◆ **STUDY QUESTIONS**:
1 – Translate this sentence from the skincare forum thread into Spanish: "In the US it retails for $11, so I am not sure what that is in Australia."
2 – Reproduce the part of the skincare forum thread starting with "Hope you skin" and going on through "gets too oily.".

◆ **SELECTED EXCERPT**:
..........
Hmm, my skin does that a lot.  If you have it in Australia, I recommend The Body Shop's hemp facial moisturizer.  In the US it retails for $11, so I am not sure what that is in Australia.  I usually just spot that on the problem areas.  Also, if you have Avon there, there are a few for dry skin that work pretty well.  

Hope you skin gets better soon!


----------



## chipmunkvoice (Oct 24, 2007)

^ yep, we have The Body Shop in Australia and i have to agree... the Hemp moisturizer is one of the best ones ive used. If my skin ever gets dry... i always get the Hemp moisturizer out.

Keep your face moisturized. If your face gets too dry and flakey you skin will overproduce oil to make up for the dryness and thats when your face gets too oily.

HTH


----------



## blindpassion (Oct 24, 2007)

I use proactiv but I know people are like "KDJDFHLSDKFKH OMG DONT USE PROACTIV IT SUCKS" lol... but it worked for me!!! *hides in shame*. Anyways, I have skin that sounds just like yours, and my skins gotten 80% better in the past few weeks: heres why.

I started drinking 6 bottles of water a day.
..........
◆ **DATA EXTRACT**:

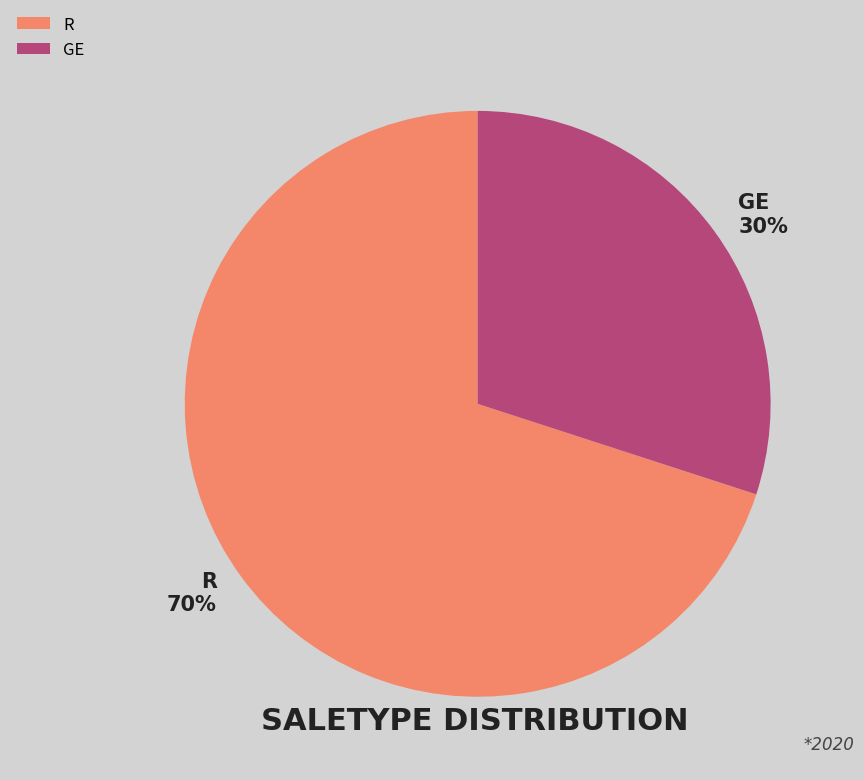

To the nearest percent, what percentage of the pie is R?

70%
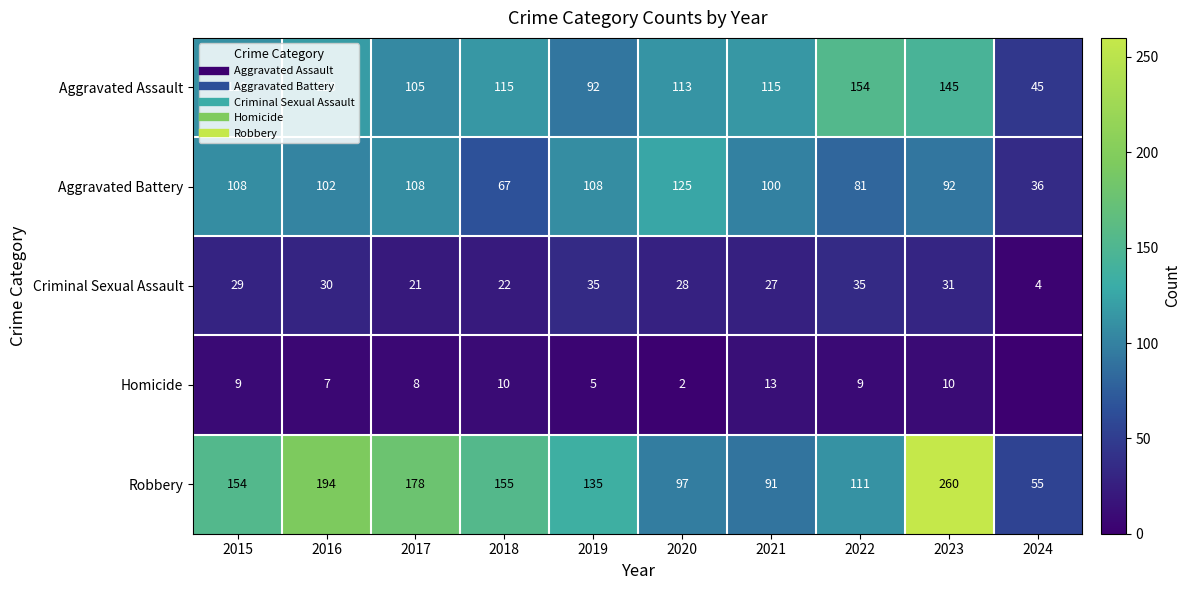

The Criminal Sexual Assault series shows 33 at 2018. True or false?

False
..........
◆ **ANSWERS FOR THE EXERCISE**:
1 – En Estados Unidos se vende a 11 dólares, así que no sé cuánto es eso en Australia.

2 –
Hope you skin gets better soon!


----------



## chipmunkvoice (Oct 24, 2007)

^ yep, we have The Body Shop in Australia and i have to agree... the Hemp moisturizer is one of the best ones ive used. If my skin ever gets dry... i always get the Hemp moisturizer out.

Keep your face moisturized. If your face gets too dry and flakey you skin will overproduce oil to make up for the dryness and thats when your face gets too oily.